While it remains to be seen exactly how this policy is rolled out in the coming days, Gil Kerlikowske took the opportunity to express concerns about what the likely scenario was going to be: a disorganized failure. He pointed out that the job of border protection agencies is not only to keep people safe, but to also welcome them to the country. One of those two is clearly not being accomplished by this order, he said.
Members from the audience got the opportunity to ask questions about what the order entailed and what it meant for the thousands of refugees stranded in Syria. A visiting student from Germany asked whether it was the right time to even prioritize security, and whether the reform sought to establish that every single American life is more valuable than thousands of Syrians’. This sentiment was echoed by Moshik Temkin when he expressed concern over the real motivations of the order.

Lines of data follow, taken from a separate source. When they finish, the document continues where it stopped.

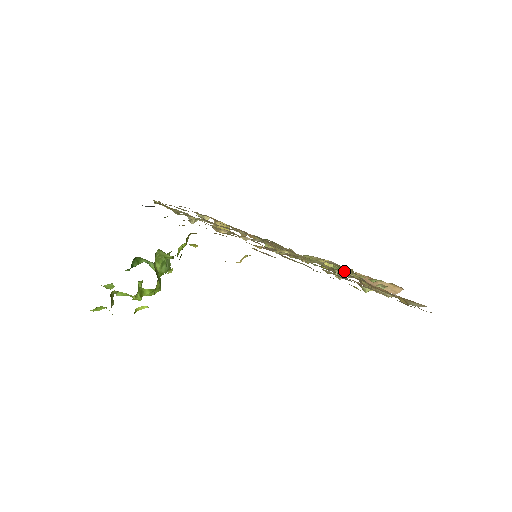
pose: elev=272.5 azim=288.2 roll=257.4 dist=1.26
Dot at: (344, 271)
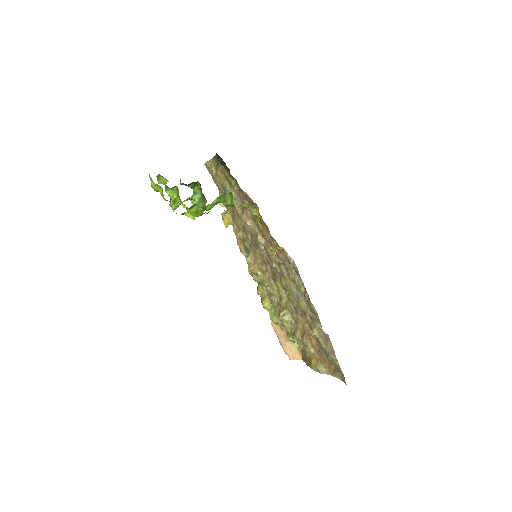
Dot at: occluded
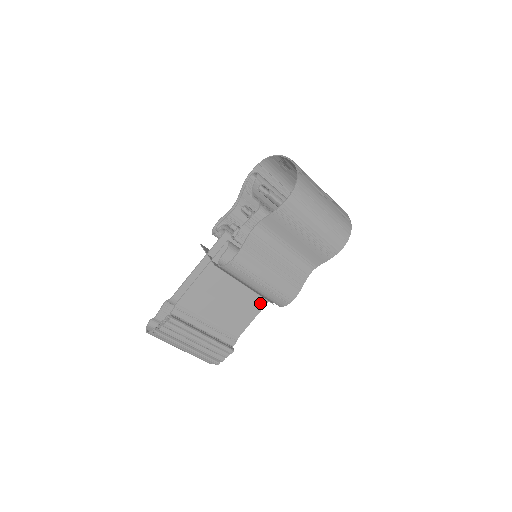
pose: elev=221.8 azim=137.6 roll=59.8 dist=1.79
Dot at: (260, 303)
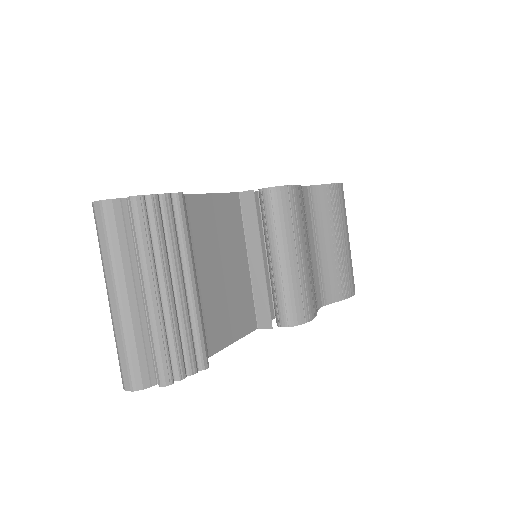
Dot at: (249, 321)
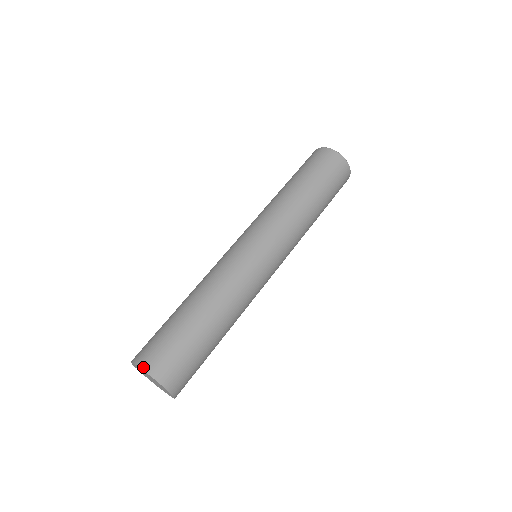
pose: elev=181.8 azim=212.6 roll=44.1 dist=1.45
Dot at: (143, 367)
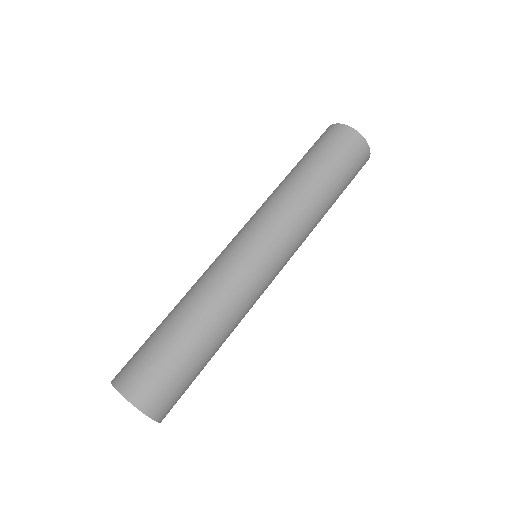
Dot at: (141, 408)
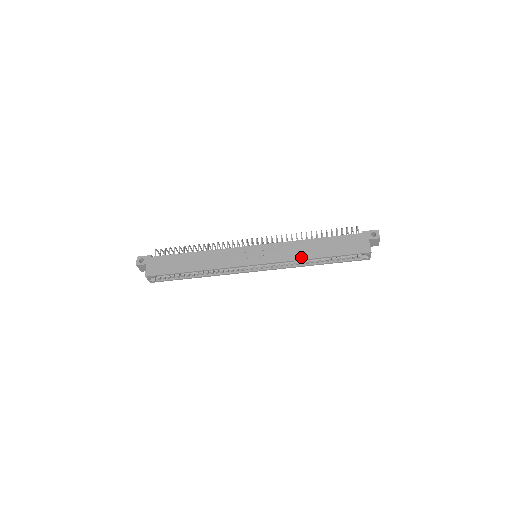
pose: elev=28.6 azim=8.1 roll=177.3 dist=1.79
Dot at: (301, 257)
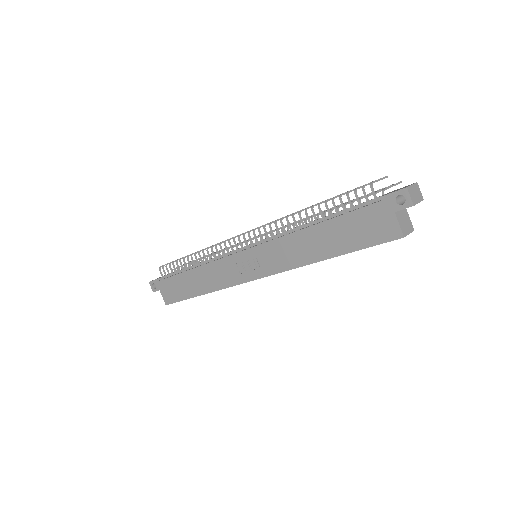
Dot at: (303, 261)
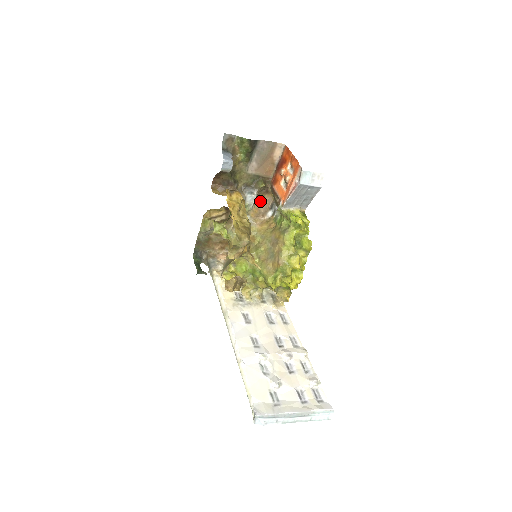
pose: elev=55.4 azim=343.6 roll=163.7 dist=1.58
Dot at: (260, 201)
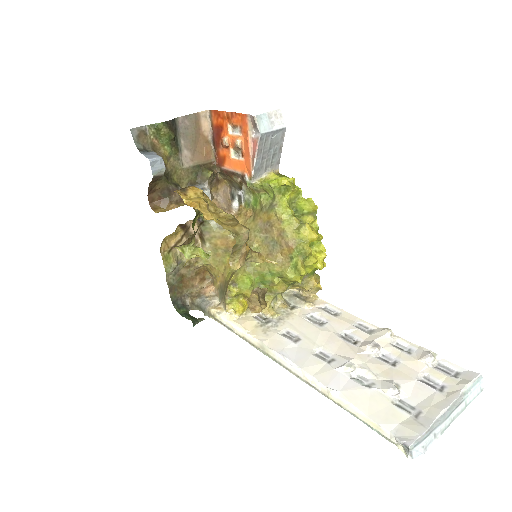
Dot at: (216, 197)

Pointing to the radically bigoted worldview of people now in government, he questioned whether the narrative of security was merely a façade for the real purpose of this policy. This, he claimed, was probably to signal to the world about the kind of people that were welcome here; and, perhaps more importantly, those who weren’t.
“It seems to me that the Muslims we are turning away are the ones in need. The reason we don’t ban Saudi citizens is because they contribute to our coffers,” Mr. Temkin said to thunderous applause.

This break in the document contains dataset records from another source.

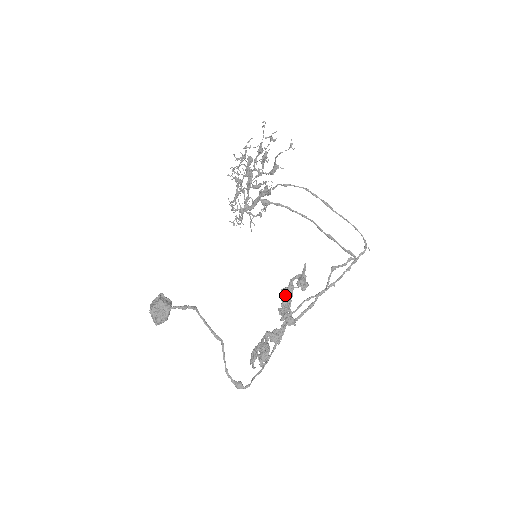
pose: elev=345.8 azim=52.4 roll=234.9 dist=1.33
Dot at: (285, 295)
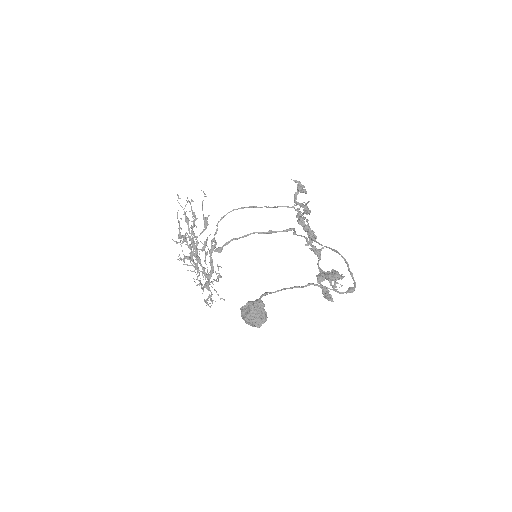
Dot at: occluded
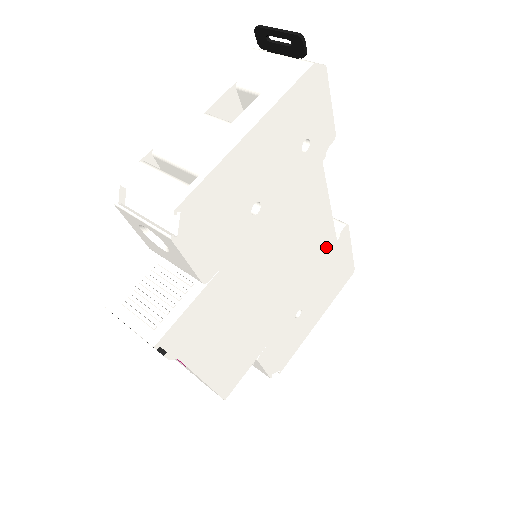
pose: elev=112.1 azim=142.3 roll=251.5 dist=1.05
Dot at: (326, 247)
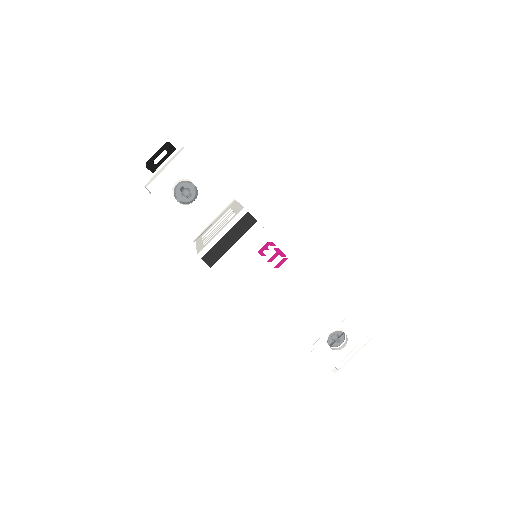
Dot at: occluded
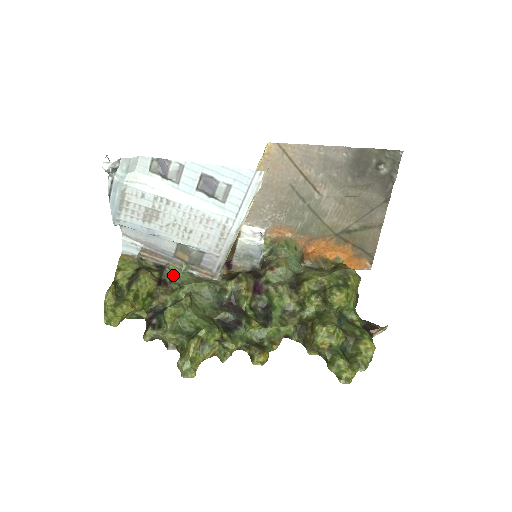
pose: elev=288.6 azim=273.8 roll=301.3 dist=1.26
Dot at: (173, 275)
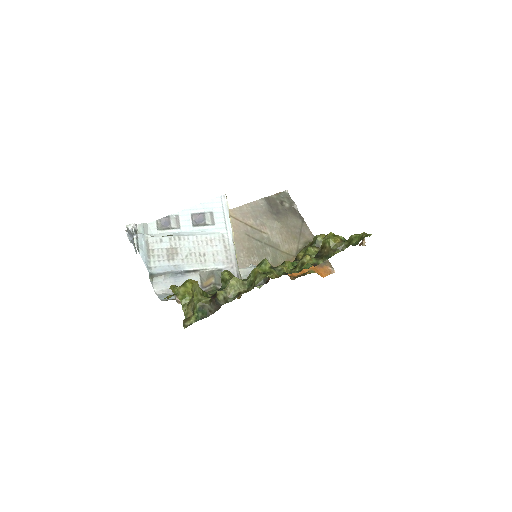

Professor Burns ended the discussion by pointing out that security was not necessarily in line with ethics, for ways to make the US most secure can oftentimes deprive people of the chance to earn their livelihoods like millions of other immigrants have done previously. “Immigrants. We get the job done,” he said. He also announced that the university would continue to mount pressure against the executive order, for members of its own community stand to lose from its enactment. Meanwhile, the JFK Jr. Forum remains an active forum for discussions on the political environment, having hosted a discussion on Presidential Secrecy this Monday and with David Farhenthold, a Washington Post reporter, on Tuesday.
Fittingly, Harvard—along with seven other universities in Massachusetts—filed an amicus brief challenging the immigration ban on Friday.